Love Everlasting vol. 2

The cover to this volume has a happy-looking Joan in a familiar housewife getup that suggests a veneer of domestic normalcy.  Which doesn’t come through at all because it also shows that she’s poisoned her husband and two sons while saying, “Hello again!  My name is Joan Peterson… and I probably love my family!”  It all implies a level of twistedness, possibly meanness, that I wasn’t expecting to see after the first volume’s run-through of multiple romantic story tropes.  Too bad that the story in vol. 2 doesn’t deliver any of that.

It all starts familiarly enough in 1963 as wild college girl Joan finds herself settling down with safe, comfortable square Don, and finding out that her story doesn’t reset like it usually does.  Our protagonist keeps living in this same year as she, Don, their kids, and family grow older and her life turns into a portrait of suburban mundanity of the era.  The catch being that she knows exactly what she’s missing but doesn’t know how to get it.

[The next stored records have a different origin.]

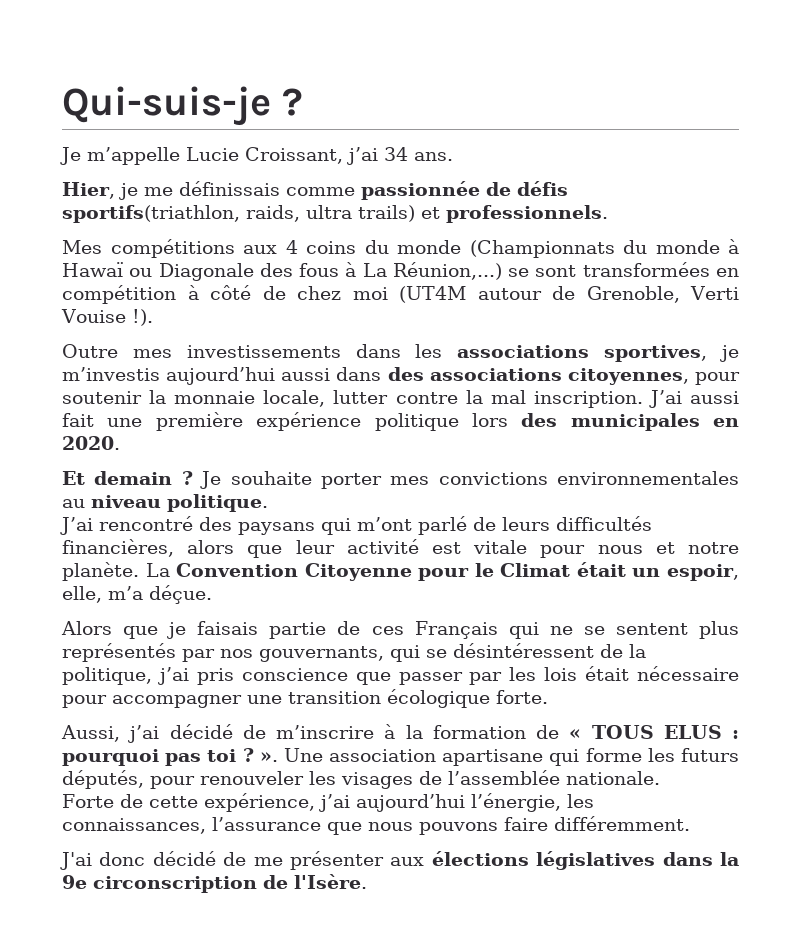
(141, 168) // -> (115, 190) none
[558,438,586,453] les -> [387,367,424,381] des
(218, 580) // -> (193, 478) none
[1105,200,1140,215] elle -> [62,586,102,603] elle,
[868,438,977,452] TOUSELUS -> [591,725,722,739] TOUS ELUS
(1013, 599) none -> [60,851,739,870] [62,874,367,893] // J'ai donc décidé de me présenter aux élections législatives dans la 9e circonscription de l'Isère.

There is some interest to be had in seeing Joan scratch at the confines of her life as writer Tom King and artist Elsa Charretier play with the idea of her feeling of being trapped within a waking nightmare.  They deliver some inspired freak-outs as Joan’s madness boils over, and even manage a couple affecting scenes as her struggles wear on her family.  It’s all perfectly fine – much in the same way Joan’s life is in this story. 

The problem is that this will be very familiar to anyone with any experience in stories dealing with the rot inherent to suburbia, the era itself, or both.  While there are a few direct nods to the title’s ongoing story – the Cowboy shows up on more than one occasion – Joan’s struggle to escape her situation feels like it was put on hold simply so its creators could tell this story.  Which is one that suffers because it’s not interesting enough to stop  me from hoping that the next issue would be the one to bust things wide open.  Either by having Joan escape her situation in some clever way, or that she’d finally poison her family.

Things don’t start moving forward until the end of the volume with a resolution that could be described as clever, I guess.  Not in a way that made me go, “Oooooh!  I didn’t see that coming!”  It was more like, “Yeah, I get it.”  Which means that we’re ultimately left with a story that feels like it strung its audience along until the very end.  King and Charretier may yet deliver a payoff to the overall story that is worthwhile, but this second volume doesn’t inspire confidence.  If you’re not already onboard their bizarro deconstruction of old romance comics, you won’t find any good reason to get caught up with vol. 2.